The professor recalled carving out three hours to speak to each of a requester’s children about their father’s ask, explaining he is also at “liberty” to seek a second opinion if he’s unsure.
But Mishara cautioned there could be other underlying factors at play for those seeking the service, including waning access to other supports.
He noted the Netherlands has “a very detailed protocol which takes an average of 10 months of assessment and evaluation.” However, Mishara said that requires allowing assessors to spend more time with patients than some may get “over the course of 10 or 15 years” in Canada, depending on things like the quality of treatment and associated wait times.
NDP MP Alistair MacGregor highlighted the correlation of layering access to mental health services onto other environmental, social and economic inequalities around poverty, homelessness and the opioid crisis.
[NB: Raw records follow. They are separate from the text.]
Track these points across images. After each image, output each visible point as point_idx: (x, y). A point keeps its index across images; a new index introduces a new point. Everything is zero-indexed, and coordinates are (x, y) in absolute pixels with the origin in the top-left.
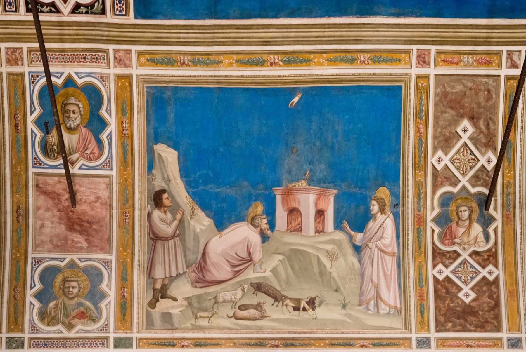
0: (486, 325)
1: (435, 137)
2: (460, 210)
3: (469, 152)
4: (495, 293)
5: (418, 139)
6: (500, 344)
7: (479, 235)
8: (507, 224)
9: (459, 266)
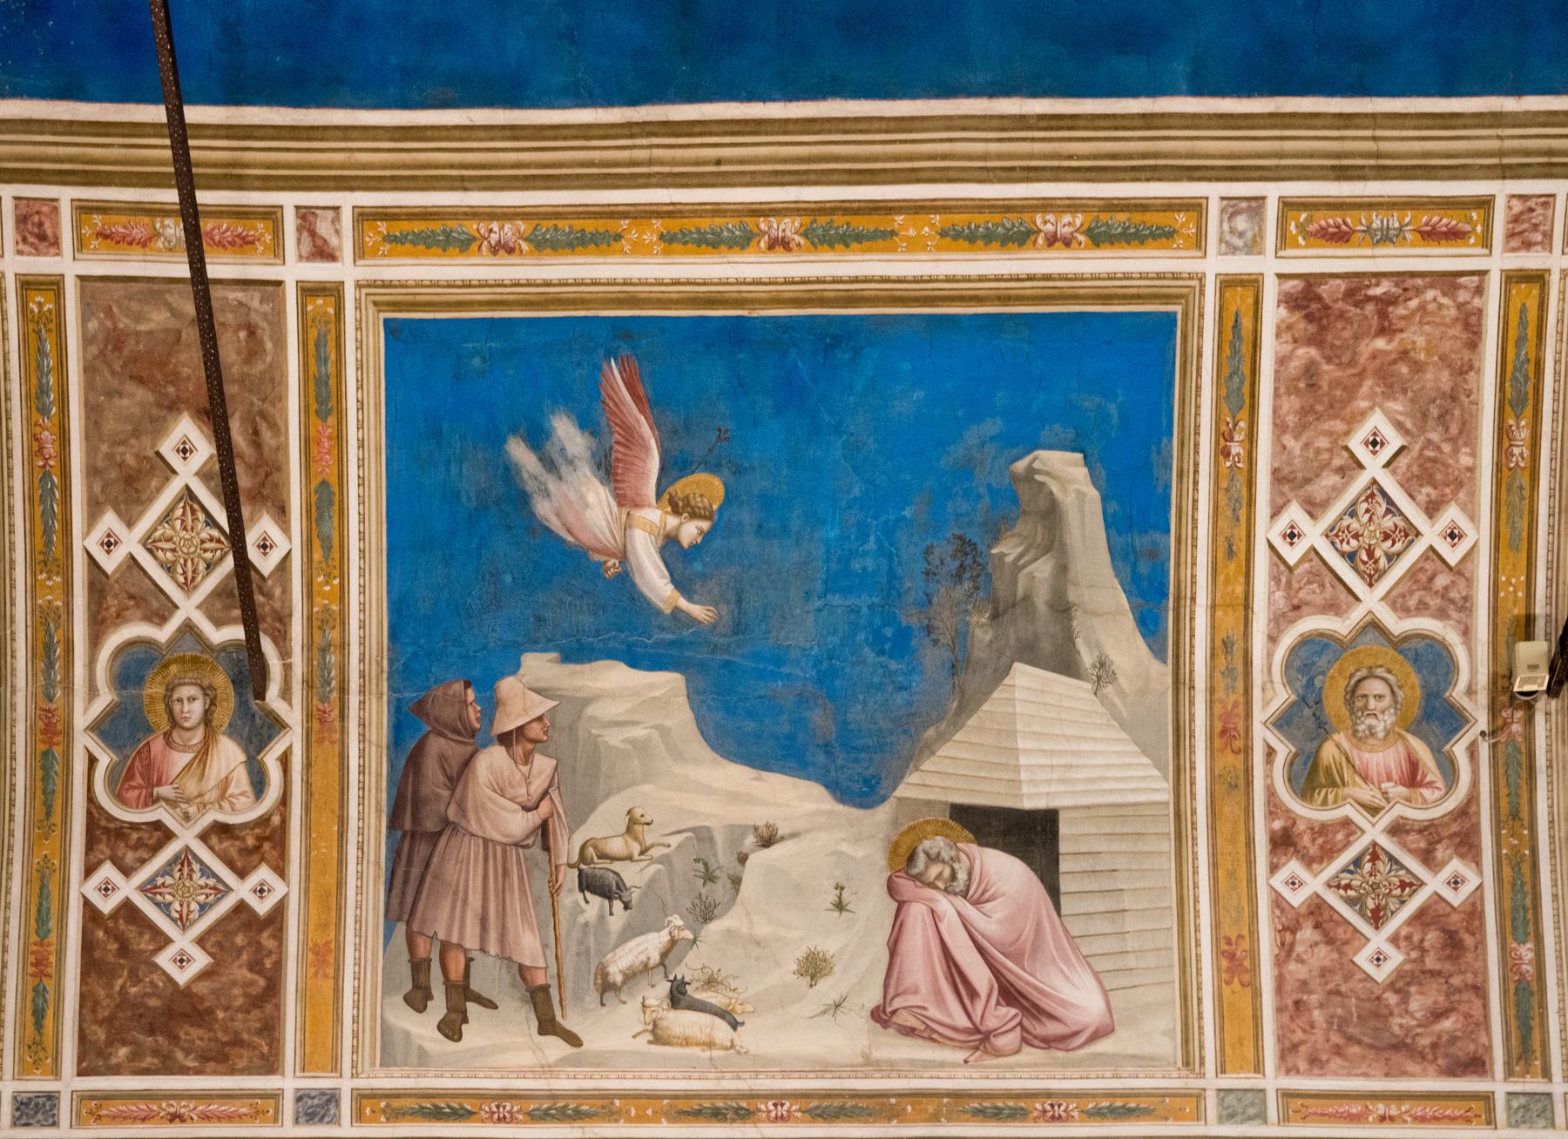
0: (234, 1052)
1: (92, 472)
2: (175, 696)
3: (201, 516)
4: (270, 953)
5: (38, 475)
6: (271, 1112)
7: (235, 774)
8: (321, 741)
9: (166, 870)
He asked how those inequalities could “influence” a requester’s decision to seek the service, with Smith agreeing there is “no doubt” access varies for many people living with psychiatric illnesses.
“But I think that’s becoming true in all other parts of medicine as well,” he added, noting people are also facing a crunch in securing family doctors in his home province of B.C. — which further places an emphasis on looking at the “individual case, not groups of people.”
He said MAiD assessors are not “blinded” to the fact that treatments should be offered to the person to relieve suffering first and foremost.